Students made “alternate labels” for museum exhibits to understand the curation process. Their labels focused on the art while also drawing connections from the Common Reading book “Braiding Sweetgrass” by Robin Wall Kimmerer. Some student labels curate the museum’s current exhibition, “Here in a Homemade Forest: Common Reading Connections.” 

Becker challenged students to create labels that connected ideas from the book with last year’s Keiko Hara museum exhibit. “The book weaves together scientific ways of knowing and indigenous ways of knowing,” Becker said. Both concerns are a very big part of Kimmerer’s book and of Hara’s work. “Keiko Hara is very influenced by a strong connection to landscape and place and that’s made very clear in the exhibit’s labels; the idea about how place affects us—how it holds stories and history.” 

Museum exhibits also focus on social justice concerns, so some students focused there, making alternate labels that were quite personal. Becker recounted how one student’s great great grandfather was incarcerated in Hawaii during WWII, an experience that led to his family hiding their Japanese history. Another student related how it felt to learn about his Jewish heritage only after his grandfather had died, something he would have wanted to know earlier. Students weren’t asked to reveal private history, but Kimmerer’s book and the Hara exhibit resonated. 

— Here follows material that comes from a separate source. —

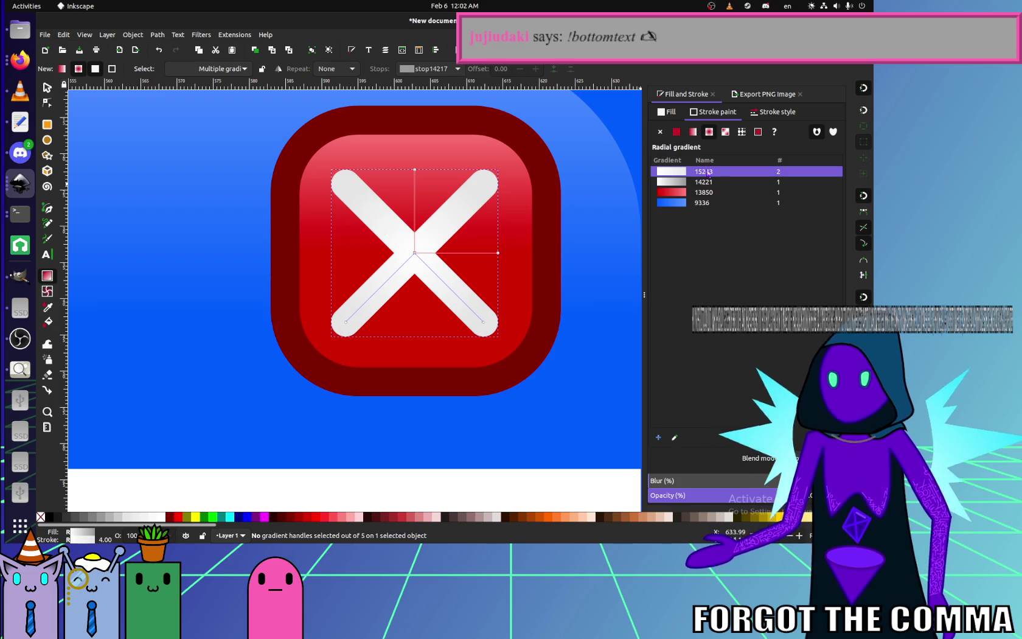
click(58, 89)
click(337, 359)
click(459, 324)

“Those two examples made me cry,” Becker said. “They had the option to choose many things, and they chose to write about those difficult, difficult experiences. There was a connection to the art and what they learned about the artists, but also to the subject matter of the book that they were being asked to write about; they were obviously being thoughtful and making connections.” 

The Honors course also provided opportunities to create art. Trained as a printmaker, Becker introduced last semester’s students to relief printing using linocut, cutting images or designs into a block of linoleum, leaving raised images to be inked. “They’re different in the studio space,” Becker said of her students. “You see them come to life in a different way, working with messy materials like ink; some people come out of their shells in ways you’re not expecting!” 

Visiting artists also provide cultural outreach. “One of the great things that we do is we bring in artists from all over the country; that’s a good opportunity for the students and the community here to engage with those artists,” Becker said.

“Kristin has been brilliant in her use of the museum to create an alternative classroom, introducing students to art as a bridge across fields, which deepens understanding and self-reflection,” Hardesty added.